3. Avec un regard contemplatif
La sagesse de la foi nourrit ce regard, capable de prendre conscience que nous appartenons tous « à une unique famille, migrants et populations locales qui les accueillent, et tous ont le même droit de bénéficier des biens de la terre, dont la destination est universelle, comme l’enseigne la doctrine sociale de l’Église. C’est ici que trouvent leur fondement la solidarité et le partage ».(9) Ces mots nous renvoient à l’image de la Jérusalem nouvelle. Le livre du prophète Isaïe (ch. 60) et celui de l’Apocalypse (ch. 21) la décrivent comme une cité dont les portes sont toujours ouvertes, afin de laisser entrer les gens de toute nation, qui l’admirent et la comblent de richesses. La paix est le souverain qui la guide et la justice le principe qui gouverne la coexistence de tous en son sein.

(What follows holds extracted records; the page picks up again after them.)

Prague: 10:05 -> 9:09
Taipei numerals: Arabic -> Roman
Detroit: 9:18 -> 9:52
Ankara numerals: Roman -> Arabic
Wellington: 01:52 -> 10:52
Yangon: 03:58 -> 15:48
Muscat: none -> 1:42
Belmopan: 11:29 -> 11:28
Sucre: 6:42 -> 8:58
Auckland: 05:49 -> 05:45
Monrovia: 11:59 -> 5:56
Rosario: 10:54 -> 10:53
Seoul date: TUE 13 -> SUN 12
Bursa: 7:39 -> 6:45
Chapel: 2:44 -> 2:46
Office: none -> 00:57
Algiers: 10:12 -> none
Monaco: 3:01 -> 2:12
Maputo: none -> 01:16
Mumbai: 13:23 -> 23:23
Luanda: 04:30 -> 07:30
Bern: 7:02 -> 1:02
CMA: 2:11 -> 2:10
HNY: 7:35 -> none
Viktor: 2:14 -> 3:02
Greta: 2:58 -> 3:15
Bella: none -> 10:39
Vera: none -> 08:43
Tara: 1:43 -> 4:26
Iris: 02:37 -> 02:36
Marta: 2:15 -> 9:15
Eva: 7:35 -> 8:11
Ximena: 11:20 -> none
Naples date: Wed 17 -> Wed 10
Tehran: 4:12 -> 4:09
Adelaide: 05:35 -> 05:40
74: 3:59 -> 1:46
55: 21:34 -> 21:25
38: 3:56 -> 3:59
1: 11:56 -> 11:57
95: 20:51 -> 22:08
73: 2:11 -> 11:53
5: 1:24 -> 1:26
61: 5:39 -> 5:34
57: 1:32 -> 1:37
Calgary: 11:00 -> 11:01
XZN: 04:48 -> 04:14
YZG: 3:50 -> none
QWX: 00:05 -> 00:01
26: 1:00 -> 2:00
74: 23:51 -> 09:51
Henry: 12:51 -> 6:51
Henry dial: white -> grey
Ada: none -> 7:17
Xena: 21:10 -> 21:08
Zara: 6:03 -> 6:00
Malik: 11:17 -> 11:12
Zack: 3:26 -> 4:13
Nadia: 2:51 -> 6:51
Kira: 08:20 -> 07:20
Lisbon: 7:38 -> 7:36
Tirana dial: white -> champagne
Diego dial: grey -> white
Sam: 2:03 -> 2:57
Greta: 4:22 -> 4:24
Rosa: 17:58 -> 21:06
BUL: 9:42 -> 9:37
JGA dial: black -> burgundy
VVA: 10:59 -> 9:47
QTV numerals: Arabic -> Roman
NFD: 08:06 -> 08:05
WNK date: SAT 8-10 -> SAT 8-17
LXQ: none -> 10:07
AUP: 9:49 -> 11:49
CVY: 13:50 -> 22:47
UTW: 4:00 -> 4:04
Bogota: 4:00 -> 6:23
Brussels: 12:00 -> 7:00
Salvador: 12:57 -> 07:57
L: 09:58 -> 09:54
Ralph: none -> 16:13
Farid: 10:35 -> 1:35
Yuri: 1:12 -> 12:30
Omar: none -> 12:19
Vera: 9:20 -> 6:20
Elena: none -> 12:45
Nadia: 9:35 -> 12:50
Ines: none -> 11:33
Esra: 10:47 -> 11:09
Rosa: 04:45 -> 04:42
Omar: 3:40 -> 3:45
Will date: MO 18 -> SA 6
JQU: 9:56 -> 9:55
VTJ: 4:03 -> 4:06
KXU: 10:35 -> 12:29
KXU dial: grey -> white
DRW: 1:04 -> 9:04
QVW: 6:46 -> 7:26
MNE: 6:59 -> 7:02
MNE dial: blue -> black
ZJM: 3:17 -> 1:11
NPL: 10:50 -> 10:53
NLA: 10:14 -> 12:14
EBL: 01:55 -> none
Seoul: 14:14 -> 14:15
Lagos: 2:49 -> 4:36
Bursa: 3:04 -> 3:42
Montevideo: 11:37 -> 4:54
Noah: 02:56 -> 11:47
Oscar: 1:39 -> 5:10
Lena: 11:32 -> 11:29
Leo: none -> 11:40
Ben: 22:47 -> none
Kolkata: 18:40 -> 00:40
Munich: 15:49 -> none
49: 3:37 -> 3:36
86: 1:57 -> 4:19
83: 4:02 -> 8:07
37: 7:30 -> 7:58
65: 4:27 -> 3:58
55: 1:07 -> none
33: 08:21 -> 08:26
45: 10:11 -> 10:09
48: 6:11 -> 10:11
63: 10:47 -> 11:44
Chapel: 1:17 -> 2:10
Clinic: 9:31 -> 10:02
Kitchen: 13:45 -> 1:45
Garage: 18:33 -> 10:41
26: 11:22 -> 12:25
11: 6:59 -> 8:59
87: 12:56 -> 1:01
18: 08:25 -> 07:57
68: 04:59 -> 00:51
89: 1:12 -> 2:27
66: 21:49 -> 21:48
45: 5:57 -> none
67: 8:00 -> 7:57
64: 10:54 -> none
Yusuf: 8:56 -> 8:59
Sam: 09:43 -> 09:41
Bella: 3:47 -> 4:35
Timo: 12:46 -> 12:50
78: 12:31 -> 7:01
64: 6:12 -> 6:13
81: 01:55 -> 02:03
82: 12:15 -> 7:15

Il nous faut également porter ce regard contemplatif sur la ville où nous vivons, «c’est-à-dire un regard de foi qui découvre ce Dieu qui habite dans ses maisons, dans ses rues, sur ses places [… en promouvant] la solidarité, la fraternité, le désir du bien, de vérité, de justice» (10); en d’autres termes, en réalisant la promesse de la paix.
En observant les migrants et les réfugiés, ce regard saura découvrir qu’ils n’arrivent pas les mains vides: ils apportent avec eux un élan de courage, leurs capacités, leurs énergies et leurs aspirations, sans compter les trésors de leurs cultures d’origine. De la sorte, ils enrichissent la vie des nations qui les accueillent. Ce regard saura aussi découvrir la créativité, la ténacité et l’esprit de sacrifice d’innombrables personnes, familles et communautés qui, dans tous les coins du monde, ouvrent leur porte et leur cœur à des migrants et à des réfugiés, même là où les ressources sont loin d’être abondantes.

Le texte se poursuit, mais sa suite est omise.